図8Bに示すロールスタンドBD2は、ローテンション型の左右一対の上ロールと上ロールと左右一対の下ロールが配置され、各々ロールカリバーに伸開曲線を設けた上ロールと下ロールとの間で、当該BD2で成形する予定の素材幅方向の目標成形領域と、素材中部の既成形領域との境部にピンチポイントを設定しており、図4Bで詳述したものと同等の機構と機能を有し、所定の縁曲げを行うことができる。ここでも、素材板幅方向のピンチポイントから中央側において、素材は下ロールのロールカリバーには接触しておらず、逆に先のBD1で成形した素材端部は、下ロールの伸開曲線のロールカリバーに当接支持されて成形性を保持している。

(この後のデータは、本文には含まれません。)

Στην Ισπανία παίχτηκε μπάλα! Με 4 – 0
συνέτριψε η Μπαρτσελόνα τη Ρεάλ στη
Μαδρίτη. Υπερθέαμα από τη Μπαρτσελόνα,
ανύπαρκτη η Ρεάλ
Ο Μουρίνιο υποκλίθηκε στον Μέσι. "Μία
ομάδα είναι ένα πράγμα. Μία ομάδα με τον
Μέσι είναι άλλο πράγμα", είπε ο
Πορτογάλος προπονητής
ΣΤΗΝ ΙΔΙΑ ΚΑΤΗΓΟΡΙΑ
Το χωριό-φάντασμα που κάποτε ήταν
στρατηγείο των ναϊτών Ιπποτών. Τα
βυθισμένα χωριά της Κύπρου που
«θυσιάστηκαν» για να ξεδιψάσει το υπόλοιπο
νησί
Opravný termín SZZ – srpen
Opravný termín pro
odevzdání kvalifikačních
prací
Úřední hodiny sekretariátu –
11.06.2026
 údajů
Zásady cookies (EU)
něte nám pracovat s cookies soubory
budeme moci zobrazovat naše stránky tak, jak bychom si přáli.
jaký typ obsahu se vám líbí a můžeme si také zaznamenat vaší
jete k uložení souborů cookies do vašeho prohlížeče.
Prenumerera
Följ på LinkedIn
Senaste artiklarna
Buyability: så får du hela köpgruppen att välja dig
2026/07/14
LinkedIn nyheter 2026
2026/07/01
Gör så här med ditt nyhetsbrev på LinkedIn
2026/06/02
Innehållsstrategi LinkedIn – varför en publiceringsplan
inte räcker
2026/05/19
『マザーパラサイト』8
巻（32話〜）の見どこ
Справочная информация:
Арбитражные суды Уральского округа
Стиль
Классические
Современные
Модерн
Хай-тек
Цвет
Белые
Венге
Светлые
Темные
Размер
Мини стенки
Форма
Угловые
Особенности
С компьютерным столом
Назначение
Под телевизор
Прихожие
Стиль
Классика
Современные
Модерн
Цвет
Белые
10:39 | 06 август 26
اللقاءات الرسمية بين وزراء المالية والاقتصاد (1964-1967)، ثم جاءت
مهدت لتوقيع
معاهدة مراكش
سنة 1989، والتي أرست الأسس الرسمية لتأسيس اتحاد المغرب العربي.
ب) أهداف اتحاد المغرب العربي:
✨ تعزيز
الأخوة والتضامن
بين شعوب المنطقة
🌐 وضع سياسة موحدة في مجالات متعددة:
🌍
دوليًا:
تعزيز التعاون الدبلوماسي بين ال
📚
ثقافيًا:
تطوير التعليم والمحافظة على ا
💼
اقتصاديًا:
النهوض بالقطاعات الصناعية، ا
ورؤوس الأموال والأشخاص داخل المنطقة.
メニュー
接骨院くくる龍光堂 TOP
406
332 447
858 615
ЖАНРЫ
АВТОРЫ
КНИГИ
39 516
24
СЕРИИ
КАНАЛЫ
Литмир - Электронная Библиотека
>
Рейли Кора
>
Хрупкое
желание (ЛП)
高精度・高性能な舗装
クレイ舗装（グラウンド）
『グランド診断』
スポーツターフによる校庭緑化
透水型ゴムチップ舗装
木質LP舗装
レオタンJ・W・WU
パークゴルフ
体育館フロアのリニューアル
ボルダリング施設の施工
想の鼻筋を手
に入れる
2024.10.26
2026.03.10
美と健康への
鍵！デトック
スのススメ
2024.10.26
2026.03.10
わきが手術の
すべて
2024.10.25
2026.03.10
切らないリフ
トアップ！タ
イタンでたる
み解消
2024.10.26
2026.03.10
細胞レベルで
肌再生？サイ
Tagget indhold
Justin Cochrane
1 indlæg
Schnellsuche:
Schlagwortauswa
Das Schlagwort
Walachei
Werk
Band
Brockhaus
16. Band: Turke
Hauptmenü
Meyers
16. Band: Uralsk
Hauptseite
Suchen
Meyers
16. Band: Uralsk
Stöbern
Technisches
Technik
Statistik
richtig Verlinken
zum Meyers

図8Cに示すロールスタンドBD3では、先のBD2と同様の機構と機能を有し、さらに素材の中央部側の成形を行うもので、先のBD1とBD2とで成形した素材端部は下ロールのロールカリバーに設けた伸開曲線に沿って支持されており、成形された円弧部の拡がりが防止され、図1Aに示す所定のエッジベンドによるロールフラワーが形成されていく。さらに、縁部に補助ロールを当接させることも有効である。

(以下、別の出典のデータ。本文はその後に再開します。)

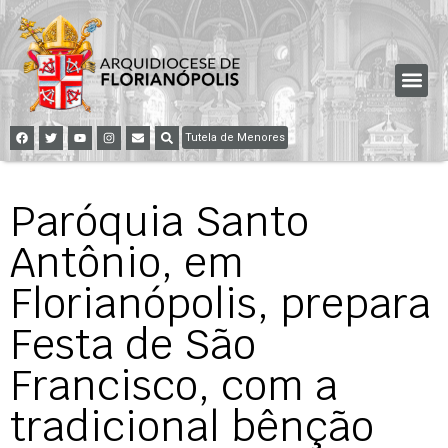
Tutela de Menores
Paróquia Santo
Antônio, em
Florianópolis, prepara
Festa de São
Francisco, com a
tradicional bênção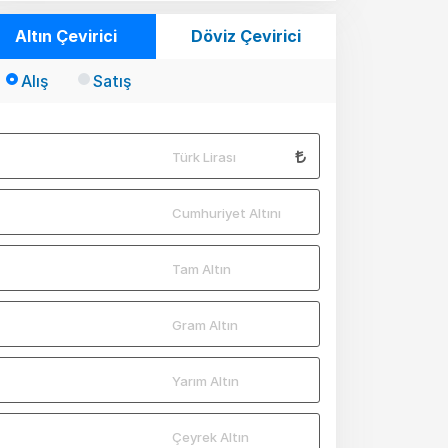
Altın Çevirici
Döviz Çevirici
Alış
Satış
Türk Lirası
Cumhuriyet Altını
Tam Altın
Gram Altın
Yarım Altın
Çeyrek Altın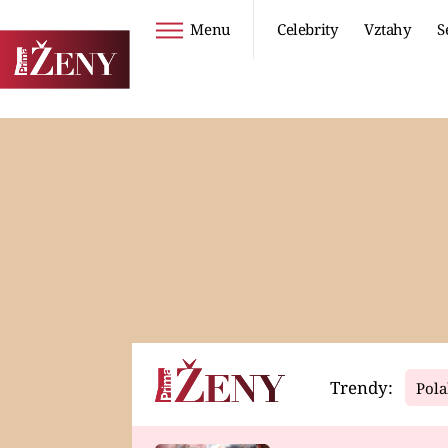
Menu
Celebrity
Vztahy
S
Seriály
Životní styl
ZOO
DIETY A HUBNUTÍ
PROSTŘENO!
CESTOVÁNÍ A
DOVOLENÁ
DUCH
ZDRAVÍ
Trendy:
Pola
Horoskopy
Video
ASTROČLÁNKY
SERIÁLY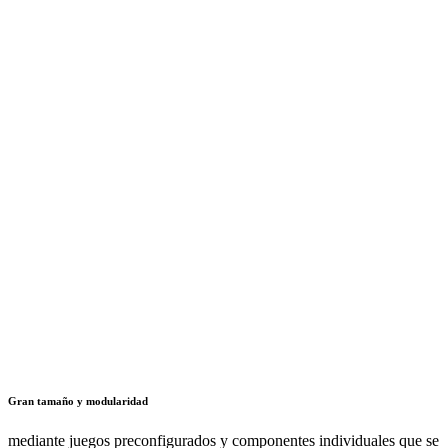
Gran tamaño y modularidad
mediante juegos preconfigurados y componentes individuales que se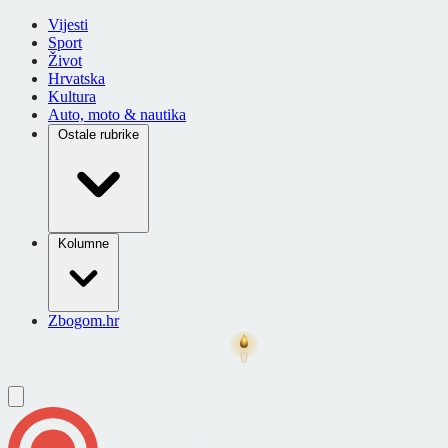
Vijesti
Sport
Život
Hrvatska
Kultura
Auto, moto & nautika
Ostale rubrike
Kolumne
Zbogom.hr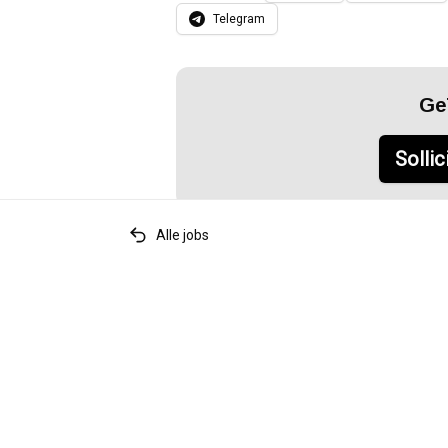
Telegram
Ge
Sollic
Alle jobs
Relevante tags
accountancy
financiën
vastgoed
bo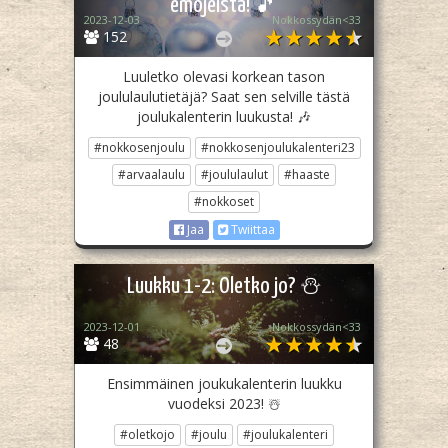
emojeista! 🎵
2023-12-03
Nokkossydän<33
152
Luuletko olevasi korkean tason
joululaulutietäjä? Saat sen selville tästä
joulukalenterin luukusta! 🎶
#nokkosenjoulu
#nokkosenjoulukalenteri23
#arvaalaulu
#joululaulut
#haaste
#nokkoset
Jaa
Twiittaa
Luukku 1-2: Oletko jo? ⛄
2023-12-01
Nokkossydän<33
48
Ensimmäinen joukukalenterin luukku
vuodeksi 2023! ☃️
#oletkojo
#joulu
#joulukalenteri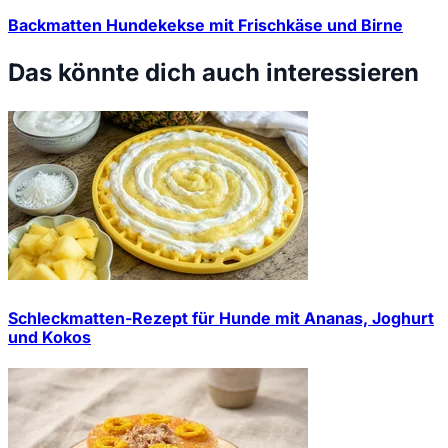
Backmatten Hundekekse mit Frischkäse und Birne
Das könnte dich auch interessieren
Schleckmatten-Rezept für Hunde mit Ananas, Joghurt
und Kokos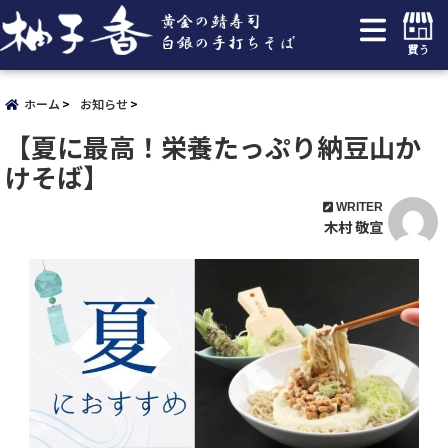
買う
ホーム
お知らせ
【夏に最高！栄養たっぷり納豆山か
けそば】
WRITER
木村 敬宣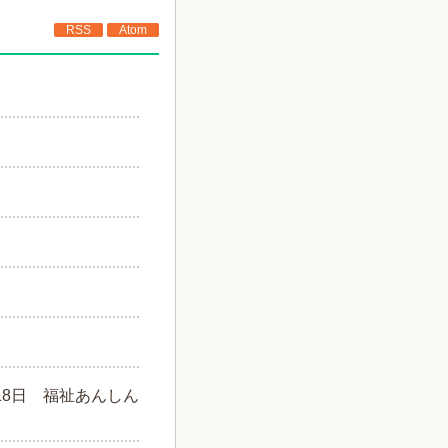
RSS
Atom
18日
福祉あんしん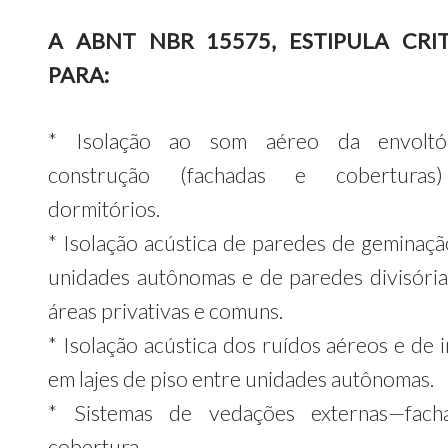
A ABNT NBR 15575, ESTIPULA CRIT
PARA:
* Isolação ao som aéreo da envoltó
construção (fachadas e coberturas
dormitórios.
* Isolação acústica de paredes de geminaçã
unidades autônomas e de paredes divisória
áreas privativas e comuns.
* Isolação acústica dos ruídos aéreos e de 
em lajes de piso entre unidades autônomas.
* Sistemas de vedações externas—fach
cobertura.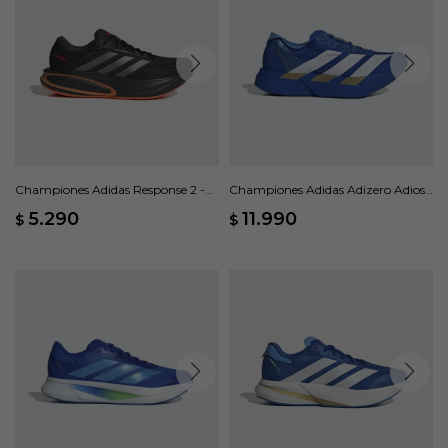
Championes Adidas Response 2 -
Championes Adidas Adizero Adios
Negro
Pro 4 M - Azul
5.290
11.990
$
$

次に、素材の中央部が下から押し上げられて幾分W字型のベンド気味となっているのを図9Bに示すロールスタンドRBにて元に戻しているため、図9Cに示すクラスタ成形部のクラスタロールC1への導入を容易かつ確実に実施できる。さらに、FP1,FP2のフィンパス成形部で断面をほぼ円筒状に成形する。

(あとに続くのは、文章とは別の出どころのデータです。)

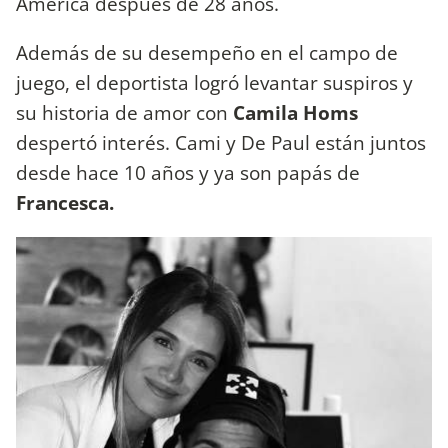
América después de 28 años.
Además de su desempeño en el campo de
juego, el deportista logró levantar suspiros y
su historia de amor con
Camila Homs
despertó interés. Cami y De Paul están juntos
desde hace 10 años y ya son papás de
Francesca.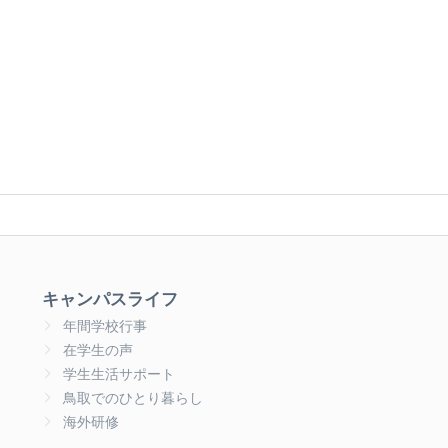
キャンパスライフ
年間学校行事
在学生の声
学生生活サポート
鳥取でのひとり暮らし
海外研修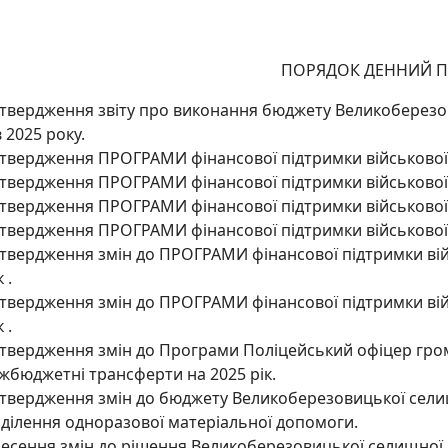
ПОРЯДОК ДЕННИЙ П
твердження звіту про виконання бюджету Великоберезо
в 2025 року.
твердження ПРОГРАМИ фінансової підтримки військової 
твердження ПРОГРАМИ фінансової підтримки військової 
твердження ПРОГРАМИ фінансової підтримки військової ч
твердження ПРОГРАМИ фінансової підтримки військової 
твердження змін до ПРОГРАМИ фінансової підтримки вій
 .
твердження змін до ПРОГРАМИ фінансової підтримки вій
 .
твердження змін до Програми Поліцейський офіцер гром
жбюджетні трансферти на 2025 рік.
твердження змін до бюджету Великоберезовицької селищ
ділення одноразової матеріальної допомоги.
есення змін до рішення Великоберезовицької селищної 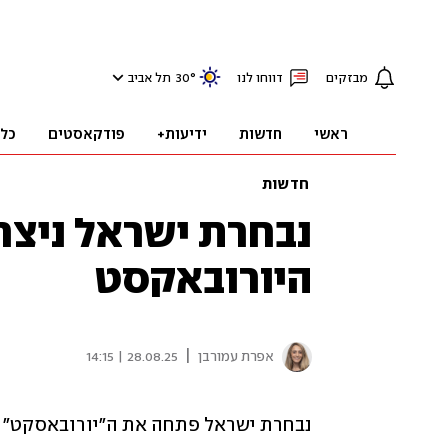
מבזקים
דווחו לנו
°
30
תל אביב
ראשי
חדשות
ידיעות+
פודקאסטים
כל
חדשות
נבחרת ישראל ניצח
היורובאקסט
|
אפרת עמורבן
28.08.25 | 14:15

この発明による図9Aに示すパイプミルに使用することによって、ブレークダウン成形部にエッジベンド方式の成形を実現でき、成形性が著しく向上すると共に、外径比で約2.5倍の範囲のロール兼用が可能となった。
BD1,BD2,BD3 ブレークダウン成形部のロールスタンド
RB リバースベンド成形部のロールスタンド
C1〜C6 クラスタ成形部のクラスタロール
FP1,FP2 フィンパス成形部のロールスタンド
PP ピンチポイント
1 素材
1a 曲げ不感部
1b,1c 目標形成領域
1d 既成形領域
2,20 下ロール
3,21,31,32 上ロール
10,11 凹ロール
12 凸ロール
22,30 中央ロール
33,34 サイドロール

Claims (4)

  1. 下側の左右一対の分割型凹ロールと、当該凹ロール間の上側に配置された凸ロールとで被成形素材を成形するロール成形方法であって、下側の左右一対の分割型凹ロールと上側の凸ロールとで被成形素材を挟み込む両側のピンチポイントを、素材幅方向の一部領域に設定された目標成形領域と既成形領域との境部、又は前記目標成形領域と未成形領域との境部に設定し、当該目標成形領域の全体を曲げ外側から左右一対の分割型凹ロールにて拘束することなく、両側のピンチポイント近傍のみを曲げ外側から左右一対の分割型凹ロールにて押圧して、前記目標成形領域の全体を曲げ内側にある上側の凸ロールの表面に沿わせることにより、前記凸ロール表面の曲率を前記目標成形領域に転写する沿い曲げ方式のロール成形方法。
  2. 請求項1に記載の沿い曲げ方式のロール成形方法において、上側の凸ロールは、目標成形領域の全体に転写予定の曲率と同じ曲率のロールカリバーを有するロール成形方法。
  3. 請求項1または2に記載の沿い曲げ方式のロール成形方法において、下側の左右一対の分割型凹ロールは、ピンチポイント近傍以外は目標成形領域を拘束しないロールカリバーを有するロール成形方法。
  4. 溶接鋼管のロール成形方法のブレークダウン成形部の成形に請求項1〜3の何れかに記載の沿い曲げ方式のロール成形方法を用いるロール成形方法。